Données fournies —
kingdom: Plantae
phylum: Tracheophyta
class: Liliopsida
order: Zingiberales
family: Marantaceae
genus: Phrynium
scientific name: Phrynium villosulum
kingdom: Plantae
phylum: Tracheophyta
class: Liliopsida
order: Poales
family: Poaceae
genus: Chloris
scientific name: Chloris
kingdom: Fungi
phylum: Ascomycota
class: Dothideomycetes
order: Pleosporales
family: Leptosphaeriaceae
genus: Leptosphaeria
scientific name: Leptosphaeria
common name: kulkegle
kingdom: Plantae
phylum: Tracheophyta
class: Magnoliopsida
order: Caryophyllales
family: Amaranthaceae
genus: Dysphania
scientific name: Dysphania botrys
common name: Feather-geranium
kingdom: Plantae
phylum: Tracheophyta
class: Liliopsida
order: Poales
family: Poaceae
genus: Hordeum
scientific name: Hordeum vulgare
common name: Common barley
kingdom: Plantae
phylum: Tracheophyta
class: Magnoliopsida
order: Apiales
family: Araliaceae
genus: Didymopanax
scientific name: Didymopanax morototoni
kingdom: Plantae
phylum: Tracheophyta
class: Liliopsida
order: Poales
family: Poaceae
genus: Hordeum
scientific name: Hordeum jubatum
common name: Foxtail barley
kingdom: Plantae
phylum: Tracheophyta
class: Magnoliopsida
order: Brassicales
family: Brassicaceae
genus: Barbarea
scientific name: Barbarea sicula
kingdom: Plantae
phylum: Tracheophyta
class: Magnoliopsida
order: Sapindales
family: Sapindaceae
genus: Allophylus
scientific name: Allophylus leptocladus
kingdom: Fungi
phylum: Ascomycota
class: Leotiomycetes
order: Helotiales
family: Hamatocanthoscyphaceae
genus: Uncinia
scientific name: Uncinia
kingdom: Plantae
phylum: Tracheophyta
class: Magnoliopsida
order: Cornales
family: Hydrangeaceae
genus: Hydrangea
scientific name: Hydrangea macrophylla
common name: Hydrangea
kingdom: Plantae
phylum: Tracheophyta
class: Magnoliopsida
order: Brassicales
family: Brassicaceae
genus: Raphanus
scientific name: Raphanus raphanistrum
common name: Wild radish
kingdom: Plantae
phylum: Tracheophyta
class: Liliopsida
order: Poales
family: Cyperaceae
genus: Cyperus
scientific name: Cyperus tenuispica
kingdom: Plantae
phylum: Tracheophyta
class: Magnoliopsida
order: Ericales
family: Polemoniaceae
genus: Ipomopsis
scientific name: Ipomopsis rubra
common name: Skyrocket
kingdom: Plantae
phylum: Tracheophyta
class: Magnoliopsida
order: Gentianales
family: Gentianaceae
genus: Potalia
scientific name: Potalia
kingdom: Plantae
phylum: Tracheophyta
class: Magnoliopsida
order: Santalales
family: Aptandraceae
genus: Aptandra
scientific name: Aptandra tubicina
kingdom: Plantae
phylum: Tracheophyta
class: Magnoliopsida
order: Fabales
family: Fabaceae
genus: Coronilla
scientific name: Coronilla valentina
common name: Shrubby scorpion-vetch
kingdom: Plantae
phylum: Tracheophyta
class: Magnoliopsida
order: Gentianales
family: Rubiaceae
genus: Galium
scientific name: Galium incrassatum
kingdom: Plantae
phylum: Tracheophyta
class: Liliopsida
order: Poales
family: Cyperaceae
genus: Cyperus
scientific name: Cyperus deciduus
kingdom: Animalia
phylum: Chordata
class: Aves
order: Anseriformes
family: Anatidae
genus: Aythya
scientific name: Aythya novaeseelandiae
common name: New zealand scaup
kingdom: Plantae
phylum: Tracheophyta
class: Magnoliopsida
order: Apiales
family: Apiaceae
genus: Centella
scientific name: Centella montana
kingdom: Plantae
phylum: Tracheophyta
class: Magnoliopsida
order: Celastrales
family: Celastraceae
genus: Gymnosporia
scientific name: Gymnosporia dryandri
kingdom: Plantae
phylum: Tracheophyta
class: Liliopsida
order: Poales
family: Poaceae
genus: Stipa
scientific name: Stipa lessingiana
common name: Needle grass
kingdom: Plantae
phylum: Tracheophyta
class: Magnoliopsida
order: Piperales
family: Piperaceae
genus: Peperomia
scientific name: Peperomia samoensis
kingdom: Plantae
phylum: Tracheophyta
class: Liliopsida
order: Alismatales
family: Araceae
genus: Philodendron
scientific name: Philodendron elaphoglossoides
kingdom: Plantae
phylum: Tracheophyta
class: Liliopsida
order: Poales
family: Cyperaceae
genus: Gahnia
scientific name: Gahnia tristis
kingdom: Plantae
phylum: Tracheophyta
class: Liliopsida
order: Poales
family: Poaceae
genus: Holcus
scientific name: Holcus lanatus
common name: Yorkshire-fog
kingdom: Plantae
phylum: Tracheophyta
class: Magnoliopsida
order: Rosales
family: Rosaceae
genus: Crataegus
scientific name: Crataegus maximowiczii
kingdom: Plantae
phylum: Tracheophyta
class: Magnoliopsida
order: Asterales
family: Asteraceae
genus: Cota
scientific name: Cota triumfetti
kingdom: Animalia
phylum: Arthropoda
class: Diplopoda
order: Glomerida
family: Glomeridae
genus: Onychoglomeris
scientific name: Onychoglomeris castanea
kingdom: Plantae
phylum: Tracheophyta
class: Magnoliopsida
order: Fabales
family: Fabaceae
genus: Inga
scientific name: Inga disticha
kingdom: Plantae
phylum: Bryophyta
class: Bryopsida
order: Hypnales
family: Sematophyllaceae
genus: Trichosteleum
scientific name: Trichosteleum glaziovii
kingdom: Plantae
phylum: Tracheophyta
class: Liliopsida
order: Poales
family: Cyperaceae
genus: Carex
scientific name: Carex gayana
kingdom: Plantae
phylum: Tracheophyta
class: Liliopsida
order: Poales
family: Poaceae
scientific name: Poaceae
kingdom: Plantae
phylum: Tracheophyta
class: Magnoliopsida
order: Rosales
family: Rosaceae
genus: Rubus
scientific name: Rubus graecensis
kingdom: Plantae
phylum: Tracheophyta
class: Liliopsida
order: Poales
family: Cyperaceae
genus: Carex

Consigne — Réécris toutes les lignes de la liste en mettant « vernacular name » à la place de « common name », sans rien changer d'autre.

Corrigé —
kingdom: Plantae
phylum: Tracheophyta
class: Liliopsida
order: Zingiberales
family: Marantaceae
genus: Phrynium
scientific name: Phrynium villosulum
kingdom: Plantae
phylum: Tracheophyta
class: Liliopsida
order: Poales
family: Poaceae
genus: Chloris
scientific name: Chloris
kingdom: Fungi
phylum: Ascomycota
class: Dothideomycetes
order: Pleosporales
family: Leptosphaeriaceae
genus: Leptosphaeria
scientific name: Leptosphaeria
vernacular name: kulkegle
kingdom: Plantae
phylum: Tracheophyta
class: Magnoliopsida
order: Caryophyllales
family: Amaranthaceae
genus: Dysphania
scientific name: Dysphania botrys
vernacular name: Feather-geranium
kingdom: Plantae
phylum: Tracheophyta
class: Liliopsida
order: Poales
family: Poaceae
genus: Hordeum
scientific name: Hordeum vulgare
vernacular name: Common barley
kingdom: Plantae
phylum: Tracheophyta
class: Magnoliopsida
order: Apiales
family: Araliaceae
genus: Didymopanax
scientific name: Didymopanax morototoni
kingdom: Plantae
phylum: Tracheophyta
class: Liliopsida
order: Poales
family: Poaceae
genus: Hordeum
scientific name: Hordeum jubatum
vernacular name: Foxtail barley
kingdom: Plantae
phylum: Tracheophyta
class: Magnoliopsida
order: Brassicales
family: Brassicaceae
genus: Barbarea
scientific name: Barbarea sicula
kingdom: Plantae
phylum: Tracheophyta
class: Magnoliopsida
order: Sapindales
family: Sapindaceae
genus: Allophylus
scientific name: Allophylus leptocladus
kingdom: Fungi
phylum: Ascomycota
class: Leotiomycetes
order: Helotiales
family: Hamatocanthoscyphaceae
genus: Uncinia
scientific name: Uncinia
kingdom: Plantae
phylum: Tracheophyta
class: Magnoliopsida
order: Cornales
family: Hydrangeaceae
genus: Hydrangea
scientific name: Hydrangea macrophylla
vernacular name: Hydrangea
kingdom: Plantae
phylum: Tracheophyta
class: Magnoliopsida
order: Brassicales
family: Brassicaceae
genus: Raphanus
scientific name: Raphanus raphanistrum
vernacular name: Wild radish
kingdom: Plantae
phylum: Tracheophyta
class: Liliopsida
order: Poales
family: Cyperaceae
genus: Cyperus
scientific name: Cyperus tenuispica
kingdom: Plantae
phylum: Tracheophyta
class: Magnoliopsida
order: Ericales
family: Polemoniaceae
genus: Ipomopsis
scientific name: Ipomopsis rubra
vernacular name: Skyrocket
kingdom: Plantae
phylum: Tracheophyta
class: Magnoliopsida
order: Gentianales
family: Gentianaceae
genus: Potalia
scientific name: Potalia
kingdom: Plantae
phylum: Tracheophyta
class: Magnoliopsida
order: Santalales
family: Aptandraceae
genus: Aptandra
scientific name: Aptandra tubicina
kingdom: Plantae
phylum: Tracheophyta
class: Magnoliopsida
order: Fabales
family: Fabaceae
genus: Coronilla
scientific name: Coronilla valentina
vernacular name: Shrubby scorpion-vetch
kingdom: Plantae
phylum: Tracheophyta
class: Magnoliopsida
order: Gentianales
family: Rubiaceae
genus: Galium
scientific name: Galium incrassatum
kingdom: Plantae
phylum: Tracheophyta
class: Liliopsida
order: Poales
family: Cyperaceae
genus: Cyperus
scientific name: Cyperus deciduus
kingdom: Animalia
phylum: Chordata
class: Aves
order: Anseriformes
family: Anatidae
genus: Aythya
scientific name: Aythya novaeseelandiae
vernacular name: New zealand scaup
kingdom: Plantae
phylum: Tracheophyta
class: Magnoliopsida
order: Apiales
family: Apiaceae
genus: Centella
scientific name: Centella montana
kingdom: Plantae
phylum: Tracheophyta
class: Magnoliopsida
order: Celastrales
family: Celastraceae
genus: Gymnosporia
scientific name: Gymnosporia dryandri
kingdom: Plantae
phylum: Tracheophyta
class: Liliopsida
order: Poales
family: Poaceae
genus: Stipa
scientific name: Stipa lessingiana
vernacular name: Needle grass
kingdom: Plantae
phylum: Tracheophyta
class: Magnoliopsida
order: Piperales
family: Piperaceae
genus: Peperomia
scientific name: Peperomia samoensis
kingdom: Plantae
phylum: Tracheophyta
class: Liliopsida
order: Alismatales
family: Araceae
genus: Philodendron
scientific name: Philodendron elaphoglossoides
kingdom: Plantae
phylum: Tracheophyta
class: Liliopsida
order: Poales
family: Cyperaceae
genus: Gahnia
scientific name: Gahnia tristis
kingdom: Plantae
phylum: Tracheophyta
class: Liliopsida
order: Poales
family: Poaceae
genus: Holcus
scientific name: Holcus lanatus
vernacular name: Yorkshire-fog
kingdom: Plantae
phylum: Tracheophyta
class: Magnoliopsida
order: Rosales
family: Rosaceae
genus: Crataegus
scientific name: Crataegus maximowiczii
kingdom: Plantae
phylum: Tracheophyta
class: Magnoliopsida
order: Asterales
family: Asteraceae
genus: Cota
scientific name: Cota triumfetti
kingdom: Animalia
phylum: Arthropoda
class: Diplopoda
order: Glomerida
family: Glomeridae
genus: Onychoglomeris
scientific name: Onychoglomeris castanea
kingdom: Plantae
phylum: Tracheophyta
class: Magnoliopsida
order: Fabales
family: Fabaceae
genus: Inga
scientific name: Inga disticha
kingdom: Plantae
phylum: Bryophyta
class: Bryopsida
order: Hypnales
family: Sematophyllaceae
genus: Trichosteleum
scientific name: Trichosteleum glaziovii
kingdom: Plantae
phylum: Tracheophyta
class: Liliopsida
order: Poales
family: Cyperaceae
genus: Carex
scientific name: Carex gayana
kingdom: Plantae
phylum: Tracheophyta
class: Liliopsida
order: Poales
family: Poaceae
scientific name: Poaceae
kingdom: Plantae
phylum: Tracheophyta
class: Magnoliopsida
order: Rosales
family: Rosaceae
genus: Rubus
scientific name: Rubus graecensis
kingdom: Plantae
phylum: Tracheophyta
class: Liliopsida
order: Poales
family: Cyperaceae
genus: Carex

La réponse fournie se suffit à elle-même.